- Texto extraído -

• • • •

O que muda nas regras de cancelamento e remarcação de voos
Como as leis emergenciais expiraram em dezembro, voltam a valer as antigas regras da Anac
A pandemia do coronavírus desencadeou um número sem precedentes de cancelamentos de voos por parte das companhias aéreas, bem como desistências de viagem por parte dos passageiros. Até então, casos como esse estavam sob o guarda-chuva da resolução nº 400 da Agência Nacional de Aviação Civil (Anac), de 2016. Desnecessário dizer que as regras deixaram de fazer sentido no contexto da pandemia e, por isso, houve a necessidade de criar uma lei emergencial (nº 14.174/2021) com novos direitos e deveres tanto para as aéreas quanto para os consumidores.
A tal lei emergencial diz respeito a voos nacionais marcados para acontecer entre 19 de março de 2020 e 31 de dezembro de 2021 e voos internacionais entre 19 de março de 2020 e 31 de março de 2022. Apesar da pandemia continuar fazendo parte da nossa realidade, a lei não foi prorrogada por mais tempo. Desta forma, voltam a ser regulados pela resolução nº 400 da Anac todos os voos domésticos realizados a partir de 1º de janeiro e todos os voos internacionais a partir de 1º de abril. (Atenção: o que vale é a data do voo, e não a data em que a passagem foi comprada!)
Para esclarecer as diferenças entre as regras e como isso afeta a nós, os viajantes, conversamos com dois advogados especializados no assunto e um representante do Instituto Brasileiro de Defesa do Consumidor (Idec), o diretor de relações institucionais Igor Britto. Segundo ele, a lei emergencial frequentemente favorecia a companhia em detrimento do consumidor. E não à toa: um dos objetivos do governo era evitar quebradeiras entre as aéreas, muito mais do que proteger os passageiros afetados.
O maior exemplo disso é que a lei emergencial dava às companhias aéreas um prazo de até 12 meses para reembolsar os passageiros que tiveram seus voos cancelados durante a pandemia. Na resolução da Anac, que voltou a vigorar em voos nacionais, agora são apenas 7 dias. Por outro lado, houve uma boa impressão em relação à lei emergencial porque ela trouxe a possibilidade de desistir de fazer uma viagem, pegar um crédito no mesmo valor pago pela passagem, sem incidência de multas contratuais, e usá-lo para comprar outro voo no futuro – o que a resolução da Anac, de fato, não prevê. Isso não significa, no entanto, que o consumidor estava isento de pagar eventuais diferenças tarifárias. “O valor do crédito nem sempre cobre o valor de um novo bilhete”, explica Britto.

• • • •

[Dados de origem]
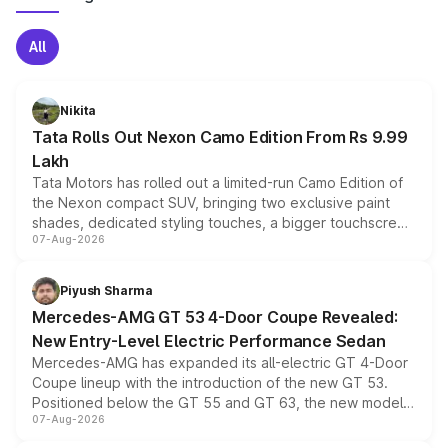
All
Nikita
Tata Rolls Out Nexon Camo Edition From Rs 9.99
Lakh
Tata Motors has rolled out a limited-run Camo Edition of
the Nexon compact SUV, bringing two exclusive paint
shades, dedicated styling touches, a bigger touchscreen
07-Aug-2026
and a built-in dashcam, while keeping the existing range
of petrol, diesel and CNG powertrains and transmission
choices unchanged across the model lineup for buyers.
Piyush Sharma
Mercedes-AMG GT 53 4-Door Coupe Revealed:
New Entry-Level Electric Performance Sedan
Mercedes-AMG has expanded its all-electric GT 4-Door
Coupe lineup with the introduction of the new GT 53.
Positioned below the GT 55 and GT 63, the new model
07-Aug-2026
combines dual-motor all-wheel drive, a high-performance
battery and AMG-specific driving technology, offering a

• • • •

- Tarefas do exercício -
a: Reproduza o trecho do texto sobre as regras de cancelamento de voos entre "A tal lei emergencial" e "passagem foi comprada!)", inclusive.
b: No texto sobre as regras de cancelamento de voos, qual era o prazo máximo que a lei emergencial dava às companhias aéreas para reembolsar os passageiros com voos cancelados?
As entradas constituem um material à parte, independente do texto sobre as regras de cancelamento de voos.

- Respostas aos problemas -
a:
A tal lei emergencial diz respeito a voos nacionais marcados para acontecer entre 19 de março de 2020 e 31 de dezembro de 2021 e voos internacionais entre 19 de março de 2020 e 31 de março de 2022. Apesar da pandemia continuar fazendo parte da nossa realidade, a lei não foi prorrogada por mais tempo. Desta forma, voltam a ser regulados pela resolução nº 400 da Anac todos os voos domésticos realizados a partir de 1º de janeiro e todos os voos internacionais a partir de 1º de abril. (Atenção: o que vale é a data do voo, e não a data em que a passagem foi comprada!)

b: Até 12 meses.